A l'issue du procès, qui doit durer trois semaines, le jugement devrait être mis en délibéré.

L'ancienne figure du Parti socialiste, qui semblait en 2011 le mieux placé pour la primaire du PS en vue de l'élection présidentielle, encourt jusqu'à 10 ans de prison et 1,5 million d'euros d'amende.

L'affaire dite du "Carlton" a commencé début 2011 quand la police judiciaire de Lille a été alertée des activités d'un certain René Kojfer, responsable des relations publiques pour l'hôtel Carlton, soupçonné de faire se rencontrer prostituées et clients dans deux établissements lillois.

L'enquête, qui mettra en lumière plusieurs canaux présumés de prostitution, tombera des mois plus tard sur le nom de Dominique Strauss-Kahn. Autour de lui, deux hommes au moins, logisticiens présumés de soirées auxquelles il participait : Fabrice Paszkowski, gérant d'une société de matériel médical, et David Roquet, entrepreneur en BTP.

LE "ROI DE LA FÊTE"

En juin 2013, le parquet de Lille avait requis un non-lieu à son encontre, estimant qu'il ne pouvait être déduit "avec certitude" qu'il savait que les femmes rencontrées étaient rémunérées ni qu'il était à l'origine des soirées.

Mais un mois plus tard, les magistrats instructeurs en décidaient autrement.

S'il ressortait de l'enquête qu'une certaine "omerta" était imposée aux jeunes femmes, qui ne devaient jamais évoquer en sa présence leur qualité de professionnelles, selon une source judiciaire, l'homme politique "ne pouvait pas ignorer" qu'elles étaient des prostituées, d'après l'accusation.

Pour les juges, loin d'être un simple client "consommant gratuitement", "DSK" était l'instigateur et le "principal bénéficiaire" de ces soirées, poursuit cette source. Devant les enquêteurs, une escort dira de lui qu'il était le "roi de la fête", au centre de toutes les attentions.

Les magistrats ont notamment retenu contre lui la mise à disposition d'un appartement à Paris et des échanges de SMS avec d'autres protagonistes du dossier montrant, selon l'accusation, qu'il a favorisé la mise en place d'un "système" visant à "satisfaire ses besoins sexuels".

Parmi les autres prévenus qui défileront à la barre figurent un avocat lillois, un commissaire de police et Dominique Alderweireld alias "Dodo la Saumure", gérant de plusieurs "maisons de débauche" en Belgique.
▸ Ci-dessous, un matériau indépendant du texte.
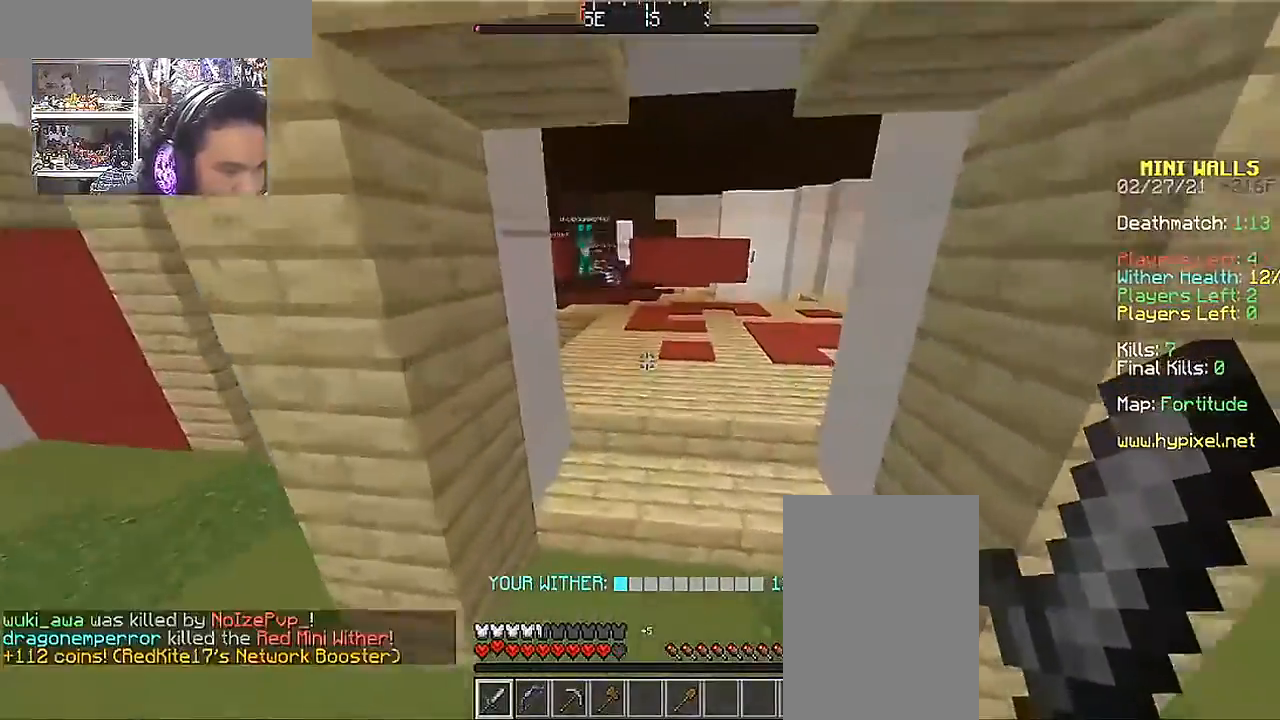
{"keys": ["w"], "mouse": [], "events": [[100, "d", "up"], [283, "space", "down"], [483, "space", "up"]]}
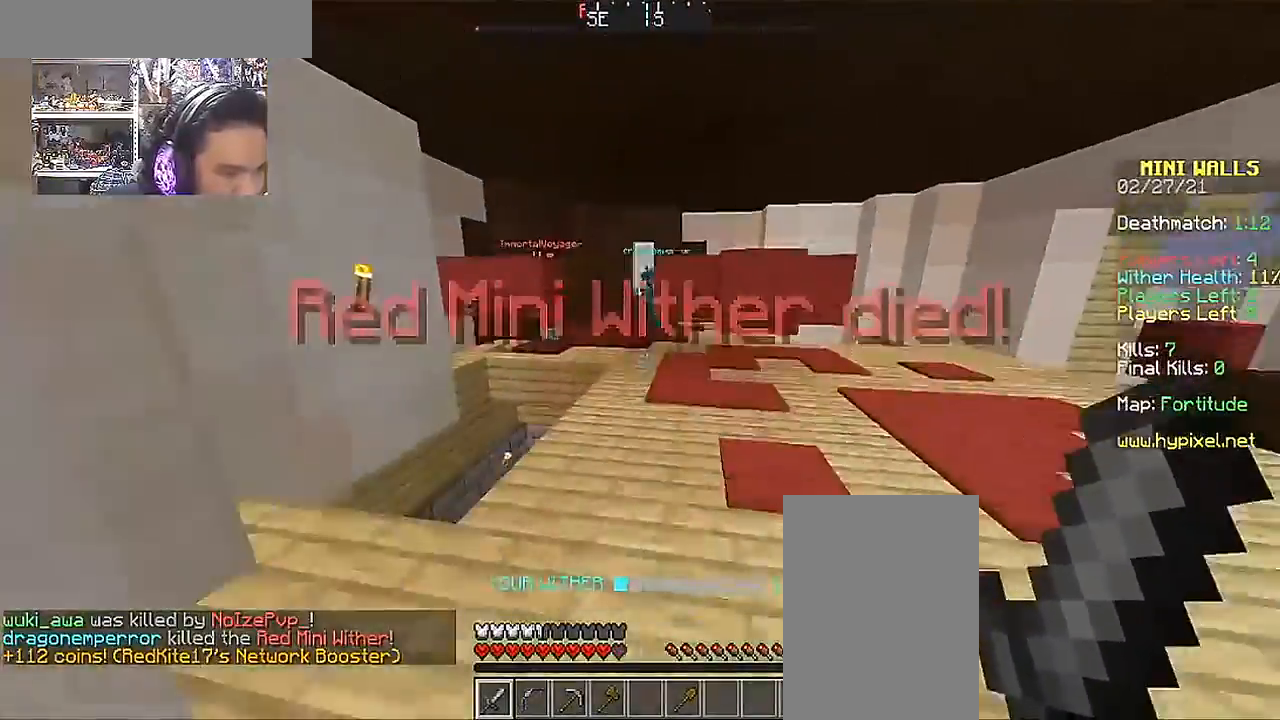
{"keys": ["w"], "mouse": [], "events": [[233, "space", "down"], [383, "space", "up"]]}
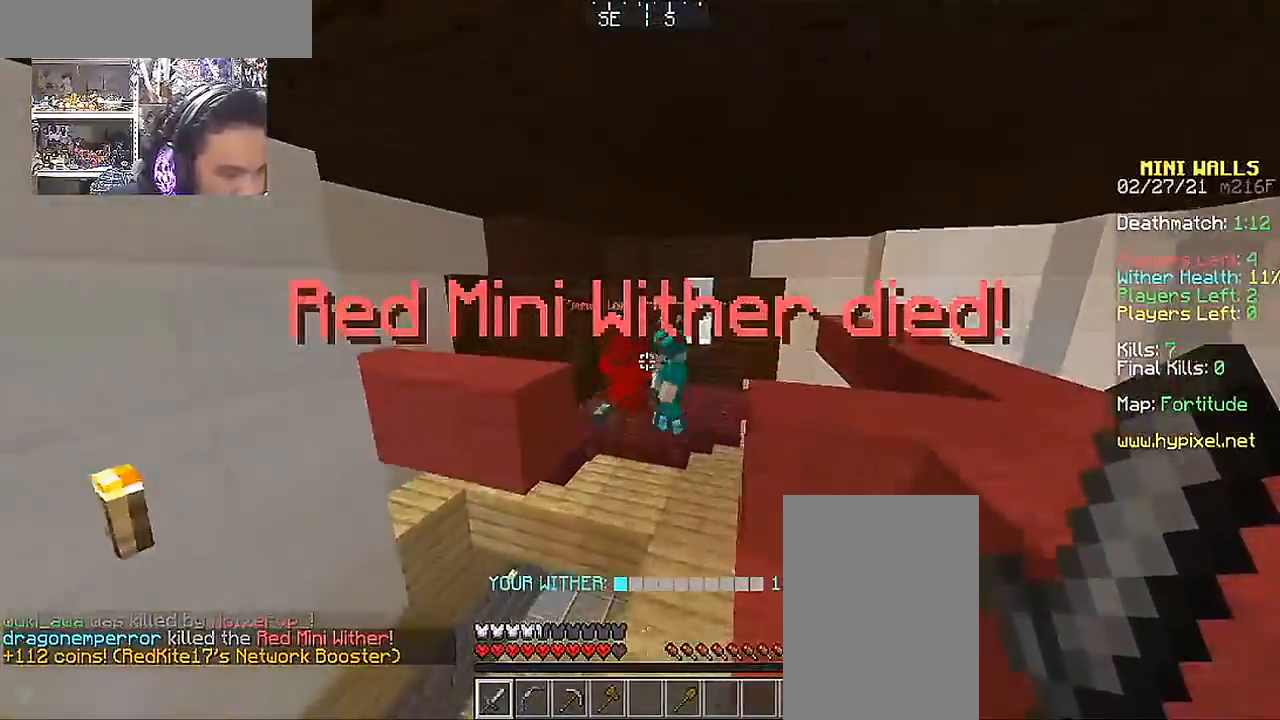
{"keys": ["w"], "mouse": [], "events": [[50, "mouse_left", "down"], [150, "mouse_left", "up"], [183, "d", "down"], [233, "mouse_left", "down"], [300, "mouse_left", "up"], [350, "d", "up"], [400, "mouse_left", "down"], [483, "mouse_left", "up"]]}
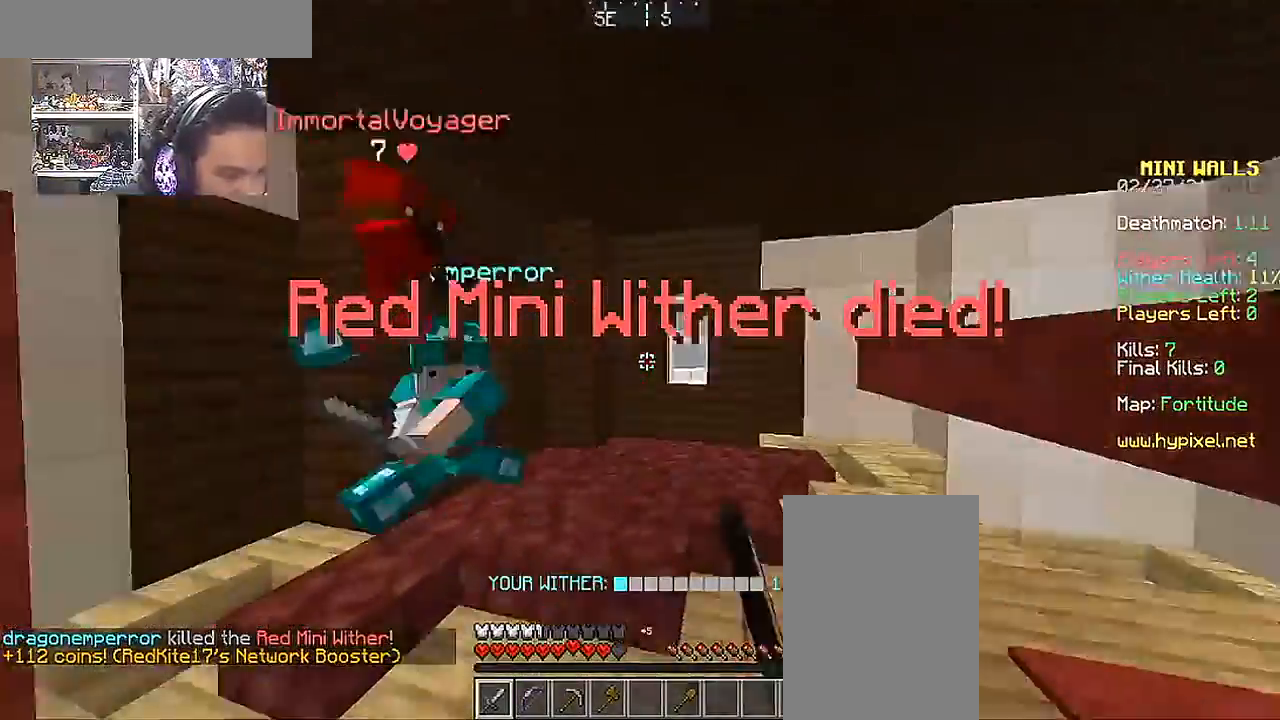
{"keys": ["d", "w"], "mouse": [], "events": [[83, "mouse_left", "down"], [133, "mouse_left", "up"], [150, "d", "down"], [250, "mouse_left", "down"], [333, "mouse_left", "up"], [400, "a", "down"], [400, "d", "up"], [400, "mouse_left", "down"], [483, "a", "up"], [483, "d", "down"], [483, "mouse_left", "up"]]}
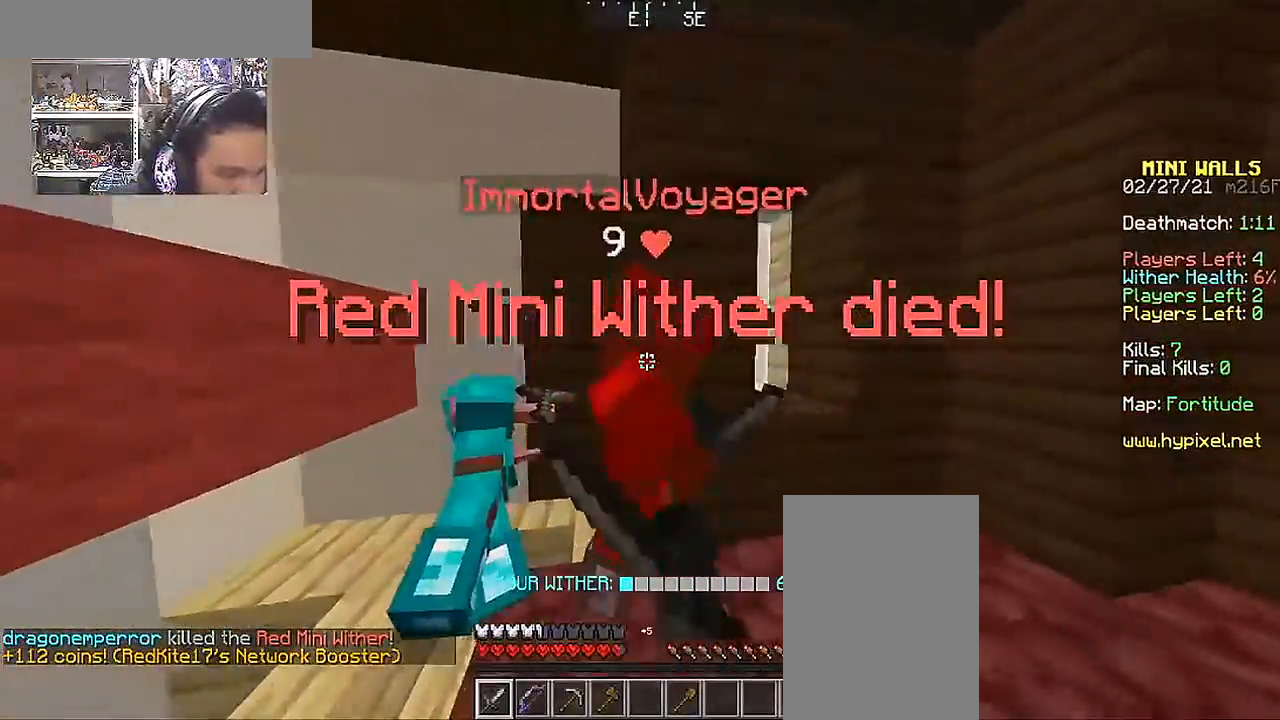
{"keys": ["a"], "mouse": [], "events": [[33, "mouse_left", "down"], [150, "mouse_left", "up"], [200, "d", "up"], [200, "mouse_left", "down"], [300, "a", "down"], [300, "mouse_left", "up"], [333, "mouse_left", "down"], [400, "w", "up"], [450, "mouse_left", "up"]]}
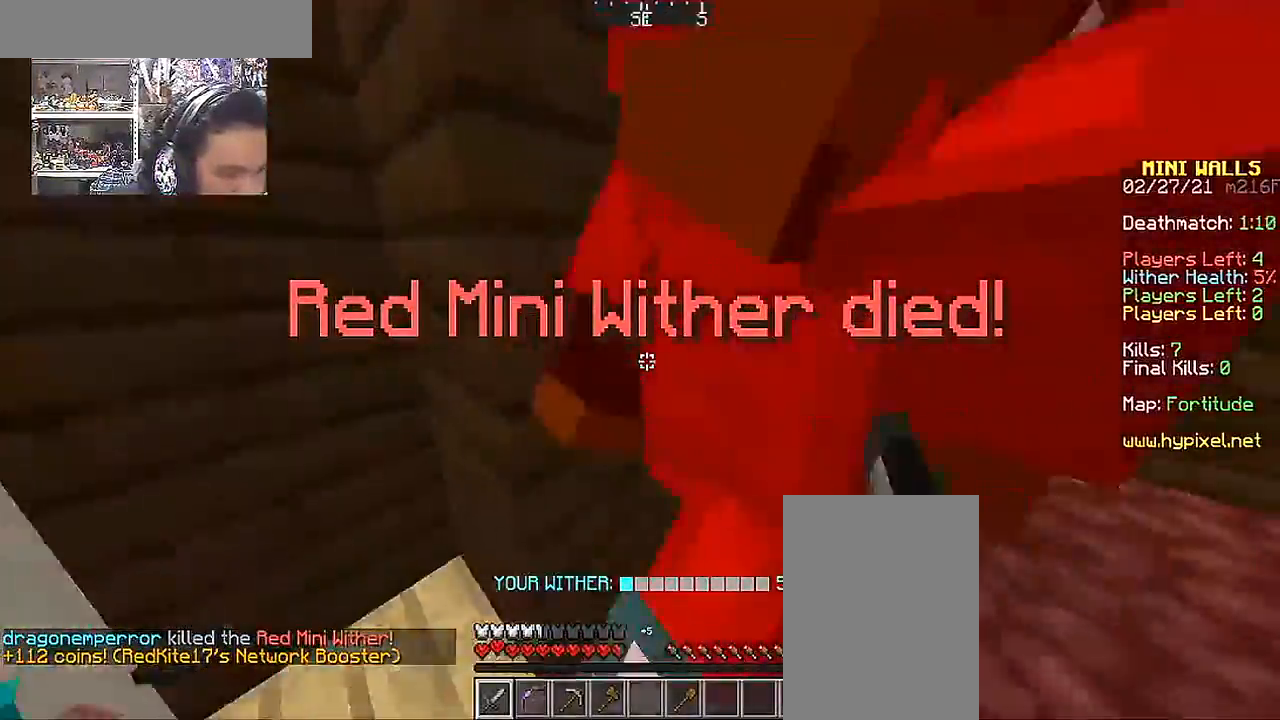
{"keys": ["d", "w"], "mouse": ["left"], "events": [[50, "mouse_left", "down"], [83, "mouse_left", "up"], [183, "mouse_left", "down"], [183, "w", "down"], [250, "a", "up"], [250, "mouse_left", "up"], [350, "mouse_left", "down"], [383, "d", "down"], [433, "mouse_left", "up"], [483, "mouse_left", "down"]]}
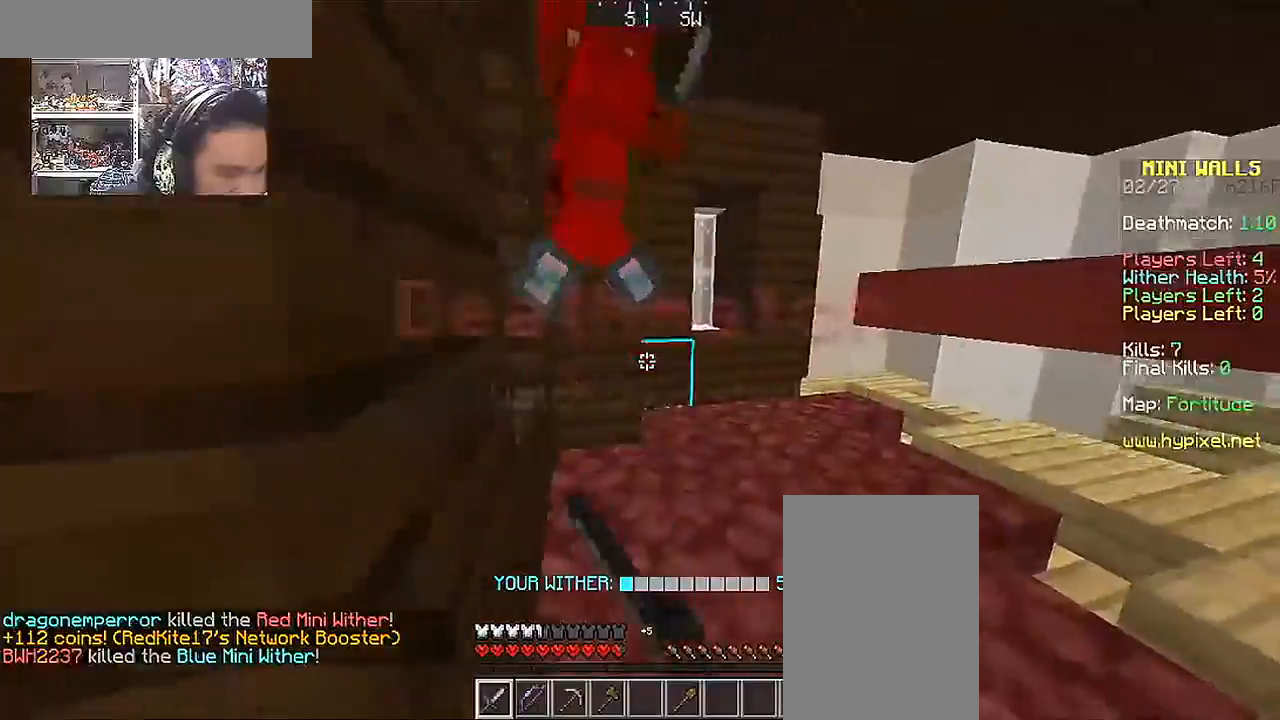
{"keys": ["a", "w"], "mouse": ["left"], "events": [[100, "d", "up"], [100, "mouse_left", "up"], [183, "mouse_left", "down"], [233, "mouse_left", "up"], [300, "a", "down"], [350, "mouse_left", "down"], [400, "mouse_left", "up"], [500, "mouse_left", "down"]]}
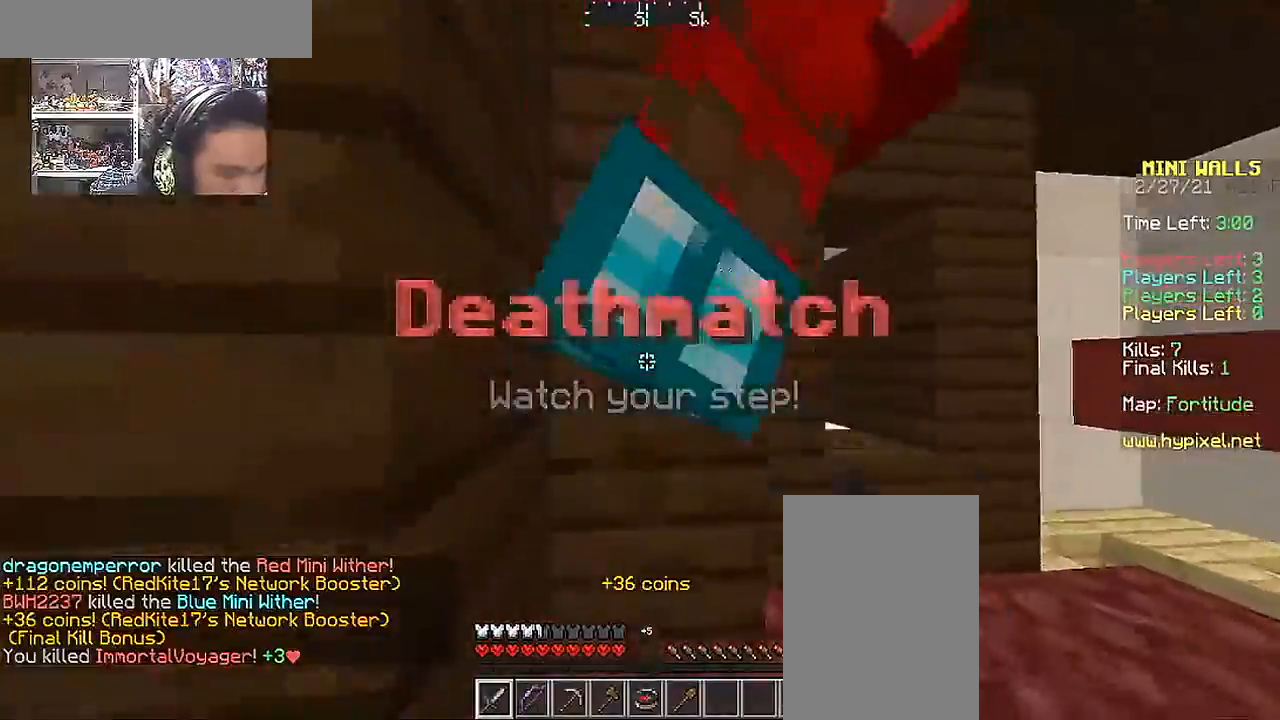
{"keys": ["w"], "mouse": [], "events": [[33, "a", "up"], [33, "mouse_left", "up"], [150, "mouse_left", "down"], [200, "mouse_left", "up"], [200, "w", "up"], [300, "mouse_left", "down"], [350, "w", "down"], [400, "mouse_left", "up"]]}
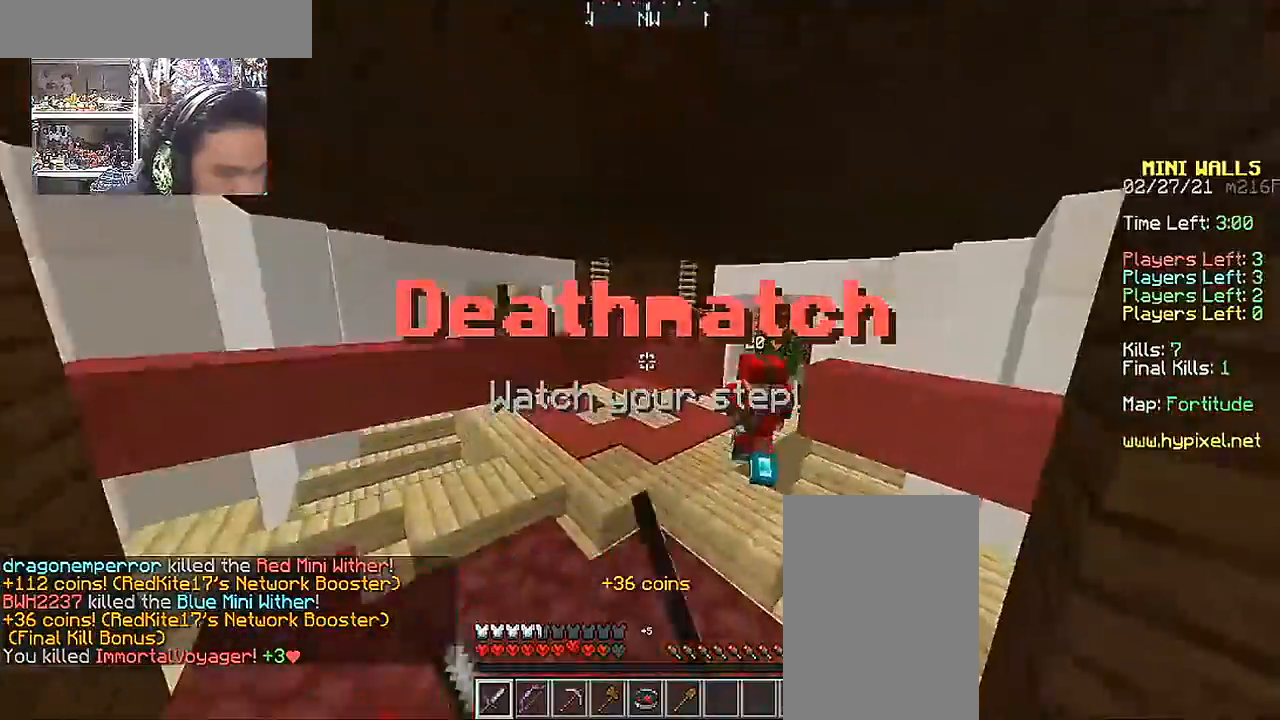
{"keys": ["w"], "mouse": ["left"], "events": [[83, "a", "down"], [200, "a", "up"], [250, "mouse_left", "down"], [350, "mouse_left", "up"], [450, "mouse_left", "down"]]}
Certains sont aussi poursuivis pour escroquerie, abus de confiance ou abus de biens sociaux dans le volet financier de cette affaire.

L'ancien ministre de l'Economie, dont les frasques sexuelles défrayent la chronique depuis l'affaire du Sofitel, avait bénéficié d'un non-lieu au pénal à New York. Reconnaissant une "relation inappropriée" et une "faute morale", il a toujours démenti toute contrainte ou violence.